È proprio a partire dai limiti imposti dall’attuale disciplina della Sanità Integrativa, che muove la proposta di Vecchietti: “Per supportare lo sviluppo di un vero e proprio Secondo Pilastro anche in Sanità bisognerebbe riassorbire tutte le Forme di Sanità Integrative in un impianto normativo omogeneo improntato ai medesimi principi fondanti del Servizio Sanitario Nazionale favorendone la trasformazione da “strumenti della contrattazione collettiva” a “strumenti a vocazione sociale”, prevedendo nel contempo regole omogenee per tutte le Forme di Sanità Integrativa sulle modalità di gestione del rischio, sui benefici fiscali e previdenziali (prescindendo dal modello di gestione del rischio adottato assicurazione/autoassicurazione) e dalla natura giuridica dei soggetti istitutori (profit/non profit).
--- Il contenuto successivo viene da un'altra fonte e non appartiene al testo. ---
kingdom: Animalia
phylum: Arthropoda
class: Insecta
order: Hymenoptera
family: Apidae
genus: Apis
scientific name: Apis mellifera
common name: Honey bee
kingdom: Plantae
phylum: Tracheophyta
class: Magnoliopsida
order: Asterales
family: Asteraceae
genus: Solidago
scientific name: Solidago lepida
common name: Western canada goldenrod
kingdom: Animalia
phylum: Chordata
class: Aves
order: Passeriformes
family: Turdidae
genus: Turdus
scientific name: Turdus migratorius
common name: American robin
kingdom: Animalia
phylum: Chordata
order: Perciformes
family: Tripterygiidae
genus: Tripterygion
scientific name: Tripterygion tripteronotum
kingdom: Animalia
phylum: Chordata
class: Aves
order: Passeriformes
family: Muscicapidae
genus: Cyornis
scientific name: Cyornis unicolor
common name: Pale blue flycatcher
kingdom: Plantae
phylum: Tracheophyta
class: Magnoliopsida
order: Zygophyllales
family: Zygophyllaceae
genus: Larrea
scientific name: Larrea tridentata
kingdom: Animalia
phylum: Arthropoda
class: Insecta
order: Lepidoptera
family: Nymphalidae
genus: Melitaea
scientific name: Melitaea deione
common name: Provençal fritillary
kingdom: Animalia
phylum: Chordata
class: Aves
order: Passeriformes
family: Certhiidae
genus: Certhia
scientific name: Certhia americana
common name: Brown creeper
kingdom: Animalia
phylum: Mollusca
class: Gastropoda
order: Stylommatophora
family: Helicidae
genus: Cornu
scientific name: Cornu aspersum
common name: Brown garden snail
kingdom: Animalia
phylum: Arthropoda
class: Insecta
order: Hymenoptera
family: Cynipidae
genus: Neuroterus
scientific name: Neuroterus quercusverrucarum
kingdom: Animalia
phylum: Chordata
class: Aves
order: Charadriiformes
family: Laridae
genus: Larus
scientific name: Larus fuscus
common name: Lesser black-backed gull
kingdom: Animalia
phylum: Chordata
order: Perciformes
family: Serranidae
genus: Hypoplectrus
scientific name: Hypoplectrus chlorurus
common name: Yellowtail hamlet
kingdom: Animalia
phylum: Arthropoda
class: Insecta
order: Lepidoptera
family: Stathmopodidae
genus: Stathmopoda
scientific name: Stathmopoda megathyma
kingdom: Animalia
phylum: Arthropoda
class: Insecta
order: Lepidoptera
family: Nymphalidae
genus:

Si potrebbe così realizzare un effettivo affidamento in gestione della spesa sanitaria privata di tutti i cittadini ad un sistema “collettivo” con governance pubblica, ma a gestione privata in grado di assicurare una “congiunzione” tra le strutture sanitarie private (erogatori) e dei cosiddetti “terzi paganti professionali” (le Forme Sanitarie Integrative, appunto) con un conseguente contenimento del costo unitario delle singole prestazioni/beni sanitari (si tratta, in media, di un risparmio compreso attualmente tra il 20% ed il 30%). La salute è da sempre uno dei beni di maggior importanza per tutti i cittadini. L’assenza di una sanità integrativa strutturata come “Secondo Pilastro Sanitario” non preserva affatto l’universalismo e l’uguaglianza del sistema sanitario del nostro Paese ma anzi mette i cittadini nella condizione di poter accedere alle cure in ragione della propria capacità reddituale. La spesa sanitaria di tasca propria è la più grande forma di disuguaglianza sociale in sanità e può essere contrastata solo “restituendo una natura sociale” alla spesa sanitaria privata attraverso un’intermediazione strutturata da parte delle Forme Sanitarie Integrative quali Compagnie Assicurative, Fondi Sanitarie e Società di Mutuo Soccorso. Un’evoluzione verso un modello multi-pilastro anche in sanità appare sempre più ineludibile per preservare per noi e per le future generazioni quelle caratteristiche di universalismo, uguaglianza e solidarietà che rappresentano da sempre i punti qualificanti del sistema sanitario italiano”.
“L’auspicio – conclude Vecchietti – è che chi avrà la responsabilità del Governo del nostro Paese nei prossimi mesi sappia cogliere l’importanza di questa sfida ed abbia la capacità di valorizzare a beneficio di tutti i cittadini le importanti esperienze maturate in questo settore negli ultimi anni”.